Exercises to complete:
1. In the Kerkhof hive thread, what hive does BGhoney describe as very similar to the Kerkhof design but very expensive?
2. Continue the Kerkhof hive thread from its last post heading.

(Provided passage begins)

# kerkhof hive plans ?



## BGhoney (Sep 26, 2007)

Humm, Maybe thats why I can't find it. I'll figure it out and build it from scratch, I'm just not sure how much gap to put between the 2 layered boxes. quarter inch sould be enough for air flow.


----------



## Ted n Ms (Apr 25, 2008)

When you find out let me know.


----------



## The Bix (Feb 18, 2010)

Have you guys found plans anywhere? I'm interested in the Kerkhof design as well.


----------



## greengecko (Dec 16, 2008)

Here are the patent drawings:

original patent

http://brevets-patents.ic.gc.ca/opic-cipo/cpd/eng/patent/1055313/page/1055313_19940420_drawings.pdf

http://brevets-patents.ic.gc.ca/opi...1055313/page/1055313_20031108_description.pdf

updated patent

http://brevets-patents.ic.gc.ca/opic-cipo/cpd/eng/patent/1120783/page/1120783_19940203_drawings.pdf

http://brevets-patents.ic.gc.ca/opi...1120783/page/1120783_20031104_description.pdf


----------



## fafrd (Aug 22, 2009)

BGhoney,

I hae seen picture of Kerkhof hives but do not really know much about them. Would you mind to breifly outline the advatages of this hive and what is motivating you to go to the trouble to building your own?

-fafrd


----------



## BGhoney (Sep 26, 2007)

From what I remember, They have 2 queens,The thought was that the 2 halfs of hives could compete with each other to get more honey and if 1 fails you still get honey, they are double walled with an air gape for better wintering, and summer heat, you add like 6 frame supers ontop of the brood nest . I'll look at these to plans and see if I want to make 1.

There is a hive out now, called the H3 hive, that is very similar, very expensive but cool. Google it.


----------



## Paraplegic Racehorse (Jan 25, 2007)

(Provided passage ends)
(Record excerpts begins)

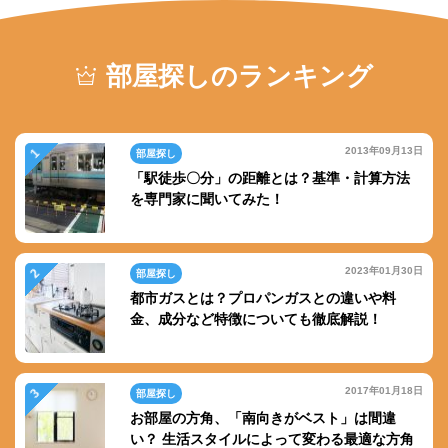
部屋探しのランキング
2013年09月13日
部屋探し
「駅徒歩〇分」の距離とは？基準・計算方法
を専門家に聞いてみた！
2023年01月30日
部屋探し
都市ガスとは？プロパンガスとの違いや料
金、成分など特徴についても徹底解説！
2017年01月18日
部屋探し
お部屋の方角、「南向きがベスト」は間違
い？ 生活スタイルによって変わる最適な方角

(Record excerpts ends)
(Record excerpts begins)

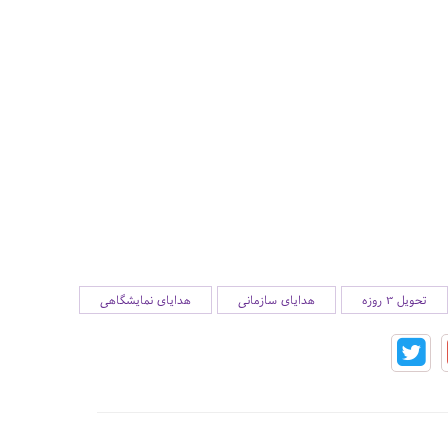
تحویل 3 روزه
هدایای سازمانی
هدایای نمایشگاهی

(Record excerpts ends)
(Record excerpts begins)

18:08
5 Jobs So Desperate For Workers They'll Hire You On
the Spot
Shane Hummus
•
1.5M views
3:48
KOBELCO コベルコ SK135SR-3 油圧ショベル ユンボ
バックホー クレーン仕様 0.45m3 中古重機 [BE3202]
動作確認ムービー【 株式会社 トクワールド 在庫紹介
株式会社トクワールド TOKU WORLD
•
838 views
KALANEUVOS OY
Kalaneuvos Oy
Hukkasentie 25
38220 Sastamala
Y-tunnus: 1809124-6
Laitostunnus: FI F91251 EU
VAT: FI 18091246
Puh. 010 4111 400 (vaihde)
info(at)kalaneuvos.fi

(Record excerpts ends)

Responses to the tasks:
1. The H3 hive.

2.
Having read the patents over several times, they actually cover TWO different hive systems. The first, the ventilated Kerkhoff hive, is a single-colony hive with all of Kerkhoff's fancy ventilation system. The second, the one that gathers the most attention, is the multi-queen hive, again with all the fancy schmancy ventilation stuff.

What I got from Michael Harvey is that the gap between walls is one bee-space.


----------



## The Bix (Feb 18, 2010)

A friend of mine is putting together AutoCAD or Solidworks technical drawings. Anyone want copies, contact me offline. It is in process, nothing is ready yet.


----------



## The Honey Girl's Boy (Jul 26, 2009)

I too was very interested in the Kerkhof design. So I designed and built my own version of it. I wanted to make the system as compatible to Lang equipment as I could. Let me see if I can briefly describe what I built; The double brood chambers have the exact outside dimensions of a Lang brood chamber, to accomplish that I had to use ½ inch plywood for the side walls. It really looks like two Nucs side by side except using ½ plywood instead of ¾ pine to give me enough room inside to install 5 frames on each side. I had to make a custom bottom board because the two sides are separated and entrances are on opposing sides of the hive. One drawback is that to get 20 frames of brood each, I have a stack, 4 brood levels high. Once I have the stack full of brood and ready for supers, it is just a queen excluder on top and supers to the sky. I already have plans in my head for a platform to work from that braces the hive from falling over. Anyone that builds their own bee wood ware could build one of these. The only thing I am going to change on the next one I build, (if this “honey tower” works), is to make the two inner walls out of 3/8 inch plywood. The frames need about a 1/8 inch more in each side for good bee space. I used marine plywood, expensive as heck, but I don’t want the plywood warping or bowing. Bottom line here, I built this experiment this winter, I am actually buying my bee packages next month for delivery in April, but the Honey Tower is built and setting outside the shop ready to go. It will work; I just need to see how well it works before I start crowing too loud about it. 

Ernie


----------



## Sal Monella (Mar 30, 2009)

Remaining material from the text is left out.